The commissioner's office expects to conclude its investigation into McCourt's finances within the week, at which point it could begin the process of finding a new owner. Frank, ex-wife Jamie and a roomful of lawyers are in settlement negotiations. On June 22, Judge Scott Gordon will hear Frank's argument that Jamie should have no say in his deal with Fox, and Jamie's argument that Frank be forced to sell the team.
L.A.'s reaction has been measured in the empty seats at Dodger Stadium, in the outrage on the airwaves and in the newspapers.
Steve Garvey, the former Dodger who draws a steady paycheck from McCourt in the club's marketing and communications department, audaciously moonlights accumulating investors to buy out McCourt. Every two weeks come breathless reports McCourt has, indeed, located the cash to pay his players. And the Dodgers, by the grace of the San Diego Padres, stay out of last place in the NL West.
"We always support the team," David Stopani says, "and they let us down."
On the corner of East 2nd Street and Evergreen Avenue, two baseball diamonds overlap, butting center fields. One bears the Dodger signature, a sign on a chain-link backstop that – beneath the graffiti – identifies the tiny field as a gift to the community. The infield is artificial turf. The dugouts are simple, but offer safety and shade. There's a scoreboard in right field, beyond which children play on a jungle gym and a dude in an oversized hoodie coughs up marijuana smoke. Five young men, one wearing a Dodgers sweatshirt, another strumming a guitar, lounge on aluminum bleachers. It was on this very field where Jamie McCourt once suggested the city might have to choose: Little League fields or big league power hitters.
This, and a dozen other green brushstrokes like it, are McCourt's legacy here, if it is not to be the seven-plus years he owned the Dodgers.
"I live right over there," one of the five in the bleachers says. "I didn't know he put this here."
Between them, they'd been to one Dodgers game in a season of excess tickets, just four miles from their neighborhood.

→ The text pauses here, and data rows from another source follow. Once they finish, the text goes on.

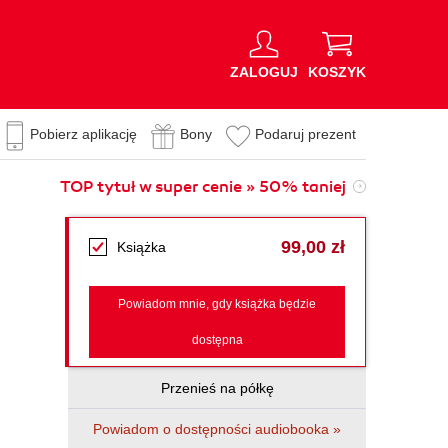
ZALOGUJ
KOSZYK
Pobierz aplikację
Bony
Podaruj prezent
TOP tytuł w super cenie » 50% taniej
99,00 zł
Książka
Powiadom mnie, gdy książka będzie
dostępna
Przenieś na półkę
Powiadom o dostępności audiobooka »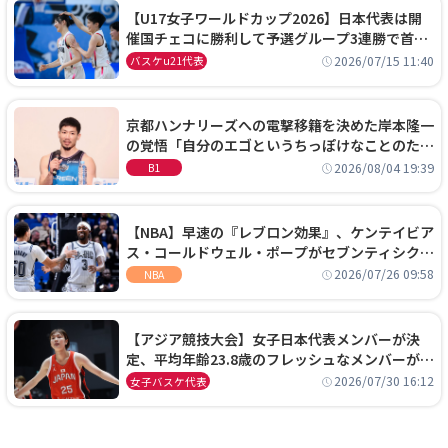
【U17女子ワールドカップ2026】日本代表は開
催国チェコに勝利して予選グループ3連勝で首位
通過！準々決勝の相手はエジプトに決定
2026/07/15 11:40
バスケu21代表
京都ハンナリーズへの電撃移籍を決めた岸本隆一
の覚悟「自分のエゴというちっぽけなことのため
に、京都に来たわけではない」
2026/08/04 19:39
B1
【NBA】早速の『レブロン効果』、ケンテイビア
ス・コールドウェル・ポープがセブンティシクサ
ーズに1年契約で加入
2026/07/26 09:58
NBA
【アジア競技大会】女子日本代表メンバーが決
定、平均年齢23.8歳のフレッシュなメンバーが日
本開催の大舞台で頂点を狙う
2026/07/30 16:12
女子バスケ代表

"They lost," one says behind a laugh.
But he doesn't blame McCourt, not for the Dodgers being so mediocre, not for them being such a spectacle, not for so few star players to root for.
"For what?" he asks. "The expensive players don't do anything anyway. Look at Manny."

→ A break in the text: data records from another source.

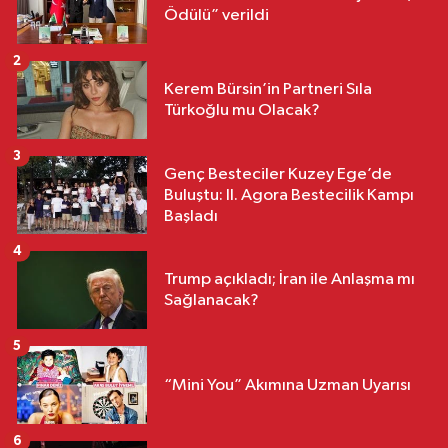
Ödülü” verildi
2
Kerem Bürsin’in Partneri Sıla
Türkoğlu mu Olacak?
3
Genç Besteciler Kuzey Ege’de
Buluştu: II. Agora Bestecilik Kampı
Başladı
4
Trump açıkladı; İran ile Anlaşma mı
Sağlanacak?
5
“Mini You” Akımına Uzman Uyarısı
6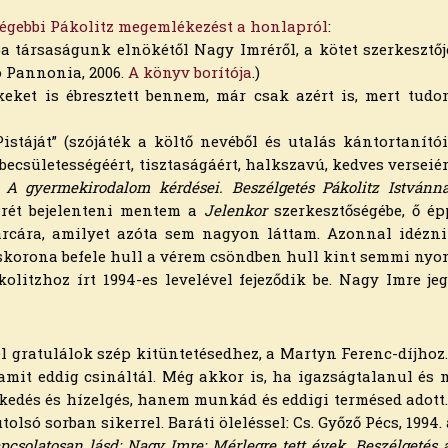
régebbi Pákolitz megemlékezést a honlapról
:
társaságunk elnökétől Nagy Imréről, a kötet szerkesztőjét
ro Pannonia, 2006.
A könyv borítója
.)
ket is ébresztett bennem, már csak azért is, mert tudom
istáját” (szójáték a költő nevéből és utalás kántortanító
 becsületességéért, tisztaságáért, halkszavú, kedves verseiér
a
A gyermekirodalom kérdései.
Beszélgetés Pákolitz Istvánna
rét bejelenteni mentem a
Jelenkor
szerkesztőségébe, ő ép
 arcára, amilyet azóta sem nagyon láttam. Azonnal idézn
öviskorona befele hull a vérem csöndben hull kint semmi nyo
itzhoz írt 1994-es levelével fejeződik be. Nagy Imre jeg
 gratulálok szép kitünteté­sedhez, a Martyn Ferenc-díjhoz
 amit eddig csináltál. Még akkor is, ha igazságtalanul és
edés és hízelgés, hanem munkád és eddigi termésed adott.
olsó sorban sikerrel. Baráti öleléssel: Cs. Győző Pécs, 1994. 
pcsolatosan lásd: Nagy Imre: Mérlegre tett évek. Beszélgetés 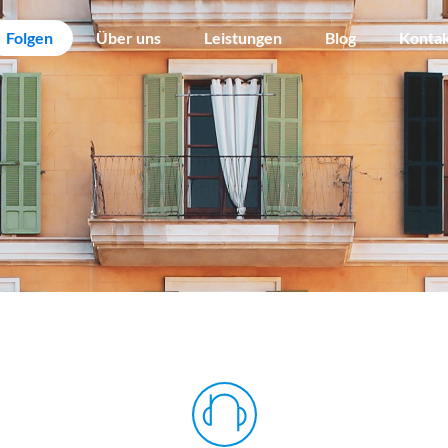
Folgen
Über uns
Leistungen
Blog
Konta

A prominent member of the Latino community who asked not to be identified insisted his people had affection for McCourt. The owner had come down off the hill to mingle with them. He'd tried to make a difference. He'd given their children green fields and chalked baselines and true hops.

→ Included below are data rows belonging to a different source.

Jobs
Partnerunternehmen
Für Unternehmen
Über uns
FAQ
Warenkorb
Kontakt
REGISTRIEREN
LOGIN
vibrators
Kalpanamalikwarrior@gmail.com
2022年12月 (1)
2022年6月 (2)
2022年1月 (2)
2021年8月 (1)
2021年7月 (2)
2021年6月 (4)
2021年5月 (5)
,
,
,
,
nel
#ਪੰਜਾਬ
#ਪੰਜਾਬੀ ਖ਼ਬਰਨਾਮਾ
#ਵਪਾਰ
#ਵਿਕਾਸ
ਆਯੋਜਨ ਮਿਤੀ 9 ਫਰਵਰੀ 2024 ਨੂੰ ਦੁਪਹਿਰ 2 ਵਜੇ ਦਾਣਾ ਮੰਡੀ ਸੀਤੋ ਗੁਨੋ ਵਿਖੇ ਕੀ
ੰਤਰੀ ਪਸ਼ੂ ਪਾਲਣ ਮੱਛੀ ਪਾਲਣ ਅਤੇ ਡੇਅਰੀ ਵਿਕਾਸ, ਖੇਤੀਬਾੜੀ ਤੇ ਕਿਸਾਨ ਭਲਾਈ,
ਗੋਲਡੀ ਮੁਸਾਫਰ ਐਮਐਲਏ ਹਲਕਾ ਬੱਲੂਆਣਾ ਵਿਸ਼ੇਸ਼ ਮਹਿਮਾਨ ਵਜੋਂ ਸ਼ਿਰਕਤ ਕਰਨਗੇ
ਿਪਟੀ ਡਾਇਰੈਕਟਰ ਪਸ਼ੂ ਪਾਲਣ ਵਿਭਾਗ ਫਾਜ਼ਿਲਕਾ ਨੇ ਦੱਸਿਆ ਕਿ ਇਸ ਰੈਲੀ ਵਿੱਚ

"They feel something that belongs to him is being taken away," the man says. "And they always go for the underdog."
The weeks before McCourt would maintain or lose ownership of the Dodgers – or reach a compromise, with baseball continuing to monitor the club – have become days. Hours, maybe.
He has, perhaps, lost the city. A protracted legal battle against baseball, like the protracted legal battle with his ex, would be viewed with little compassion. This was his doing, his and Jamie's, and the backlash was coming before Selig stepped in, before the attack in his parking lot, before the news his bank account lacked a comma or two.
But, he has a friend out there – Gonzalez – who has met McCourt once, who insists he is not simply hoping to preserve a sugar daddy ("Believe me, Frank is not my top donor. He's not in my top 100."), and who believes the 40-some percent of Dodger fans who are Hispanic should have a say.
"Previously," Gonzalez said, "the Dodgers were an enclave of yesterday's Los Angeles.
"We're invested in this town. This is an owner we feel loyalty to. MLB doesn't trust Frank? Well, you know what? We do."
So, where are the people? Why can't Jorge Stopani convince his father to sit with him at a ballgame? Where is the outrage against baseball?
Gonzalez grins. The letter he sent to Selig carried the signatures of a former Congressman, the president of the National Alliance of Latin American and Caribbean Communities and the President of the Mexican American Political Association. The letter he got back was addressed, "To whom it may concern."
A couple miles from that dusty field on a corner in Boyle Heights, a few more to that ballpark up on the hill, Gonzalez ends a meeting with a handshake and one more promise for Frank McCourt.
"He's got more to do," he says. "And he's going to do better."